Problem description:
Filter these records by the string "coordinate", copying each line that holds it.

Exercise input:
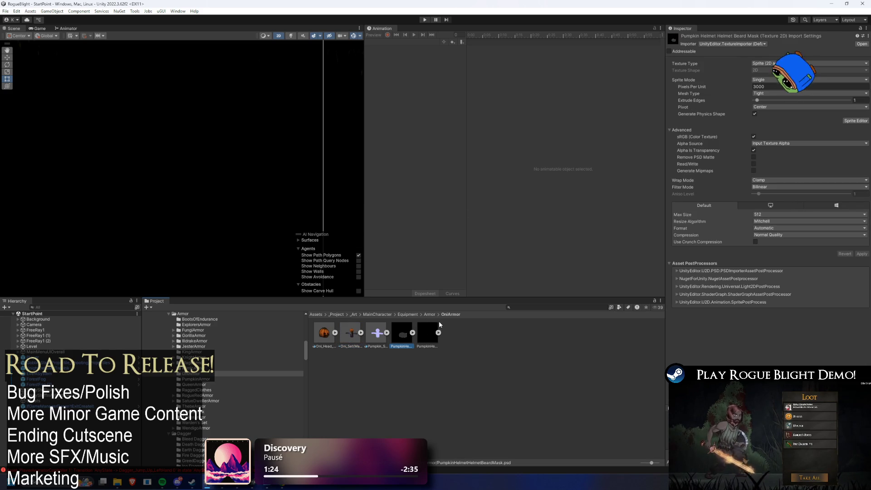
{"action": "key", "text": "F2"}
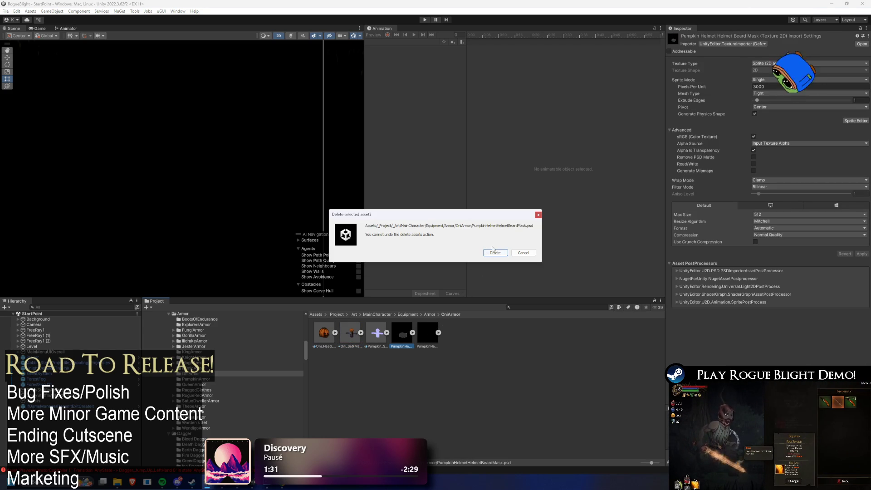
{"action": "left_click", "coordinate": [493, 250]}
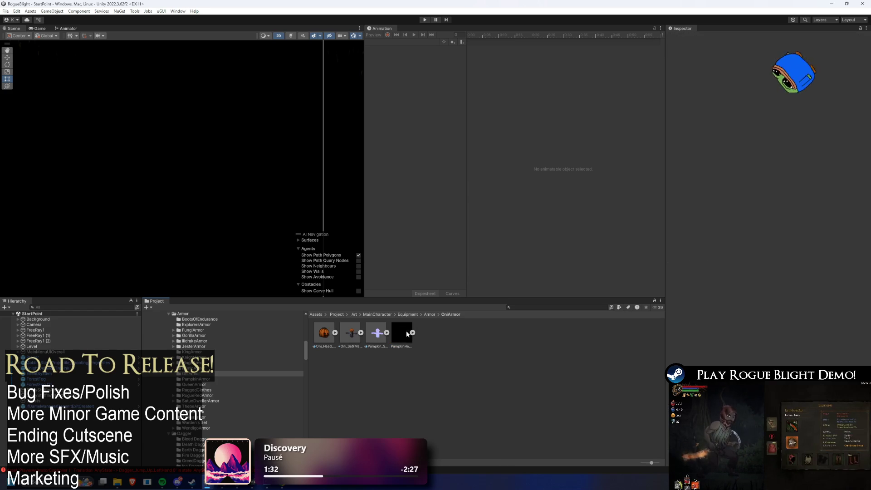
{"action": "left_click", "coordinate": [385, 332]}
{"action": "key", "text": "Delete"}
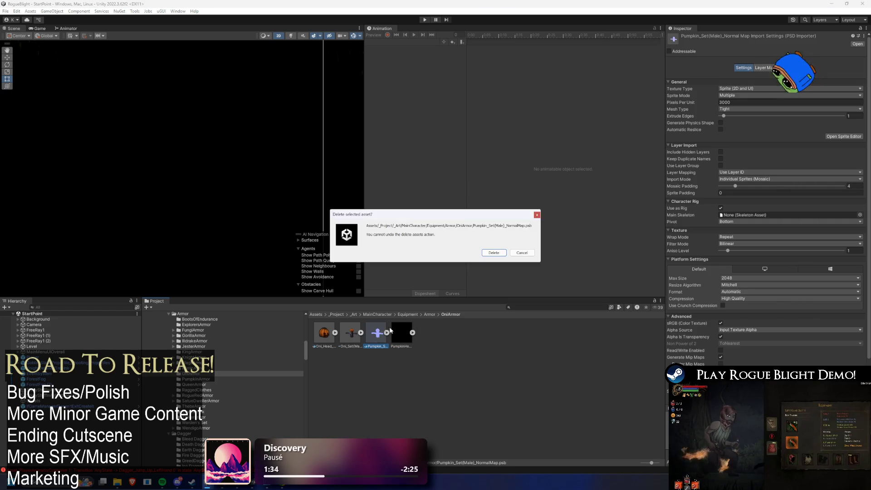
{"action": "key", "text": "Return"}
Open Oni_Set(Male) in Photoshop and select the Left Arm Body layer's pixels.
{"action": "left_click", "coordinate": [351, 333]}
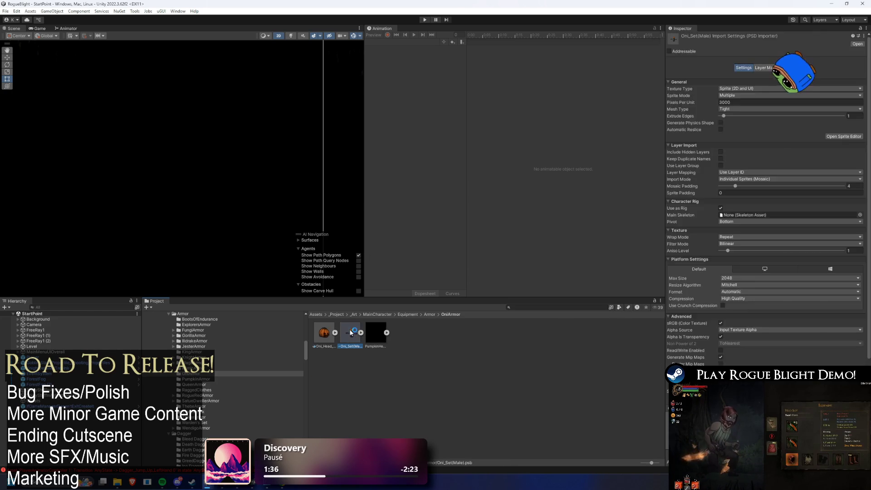
{"action": "double_click", "coordinate": [351, 333]}
{"action": "key", "text": "alt+bracketleft"}
{"action": "key", "text": "ctrl+a"}
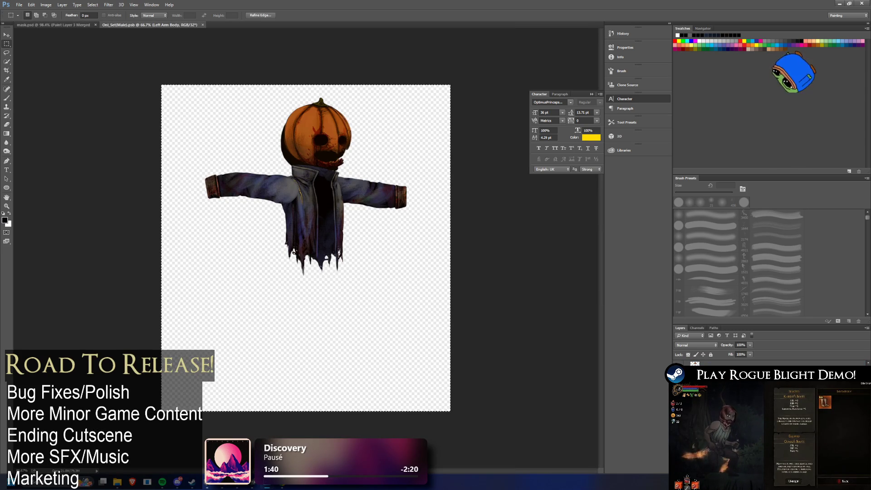
Erase the left arm, jacket body, body_back and right arm layers, leaving the pumpkin head.
{"action": "key", "text": "Delete"}
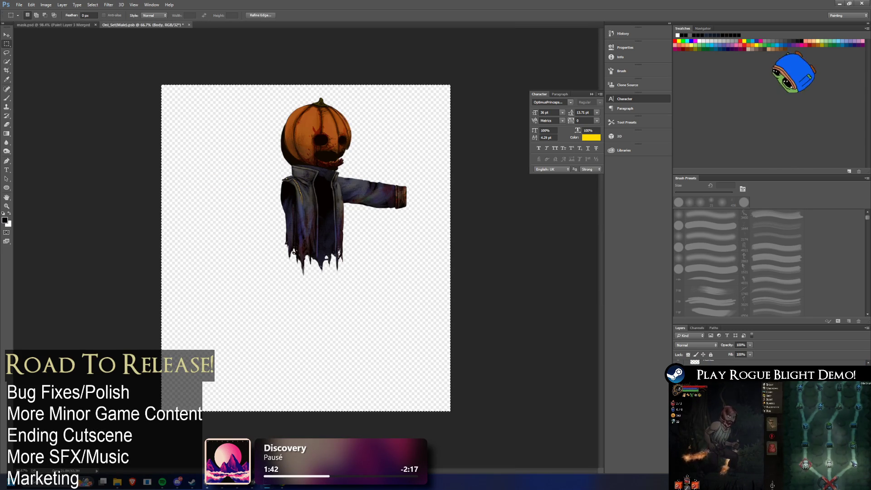
{"action": "key", "text": "Delete"}
{"action": "key", "text": "alt+bracketleft"}
{"action": "key", "text": "Delete"}
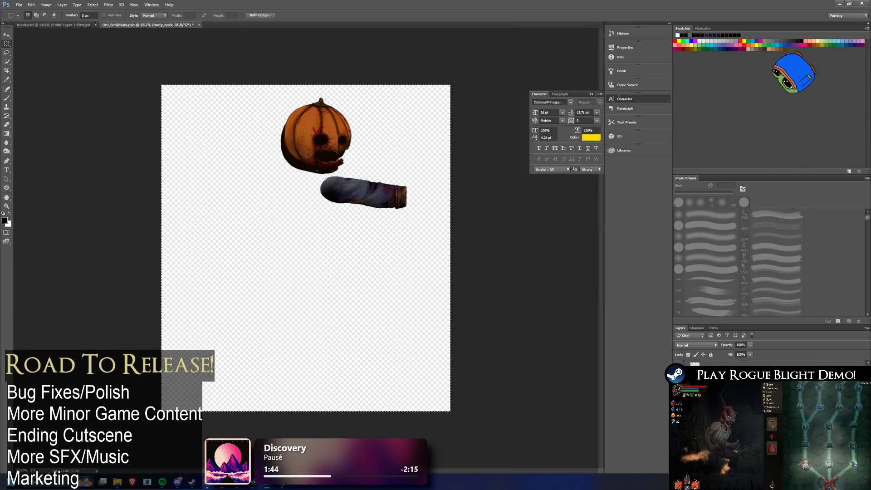
{"action": "key", "text": "alt+bracketright"}
{"action": "key", "text": "alt+bracketright"}
{"action": "key", "text": "alt+bracketright"}
{"action": "key", "text": "Delete"}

Answer space:
{"action": "left_click", "coordinate": [493, 250]}
{"action": "left_click", "coordinate": [385, 332]}
{"action": "left_click", "coordinate": [351, 333]}
{"action": "double_click", "coordinate": [351, 333]}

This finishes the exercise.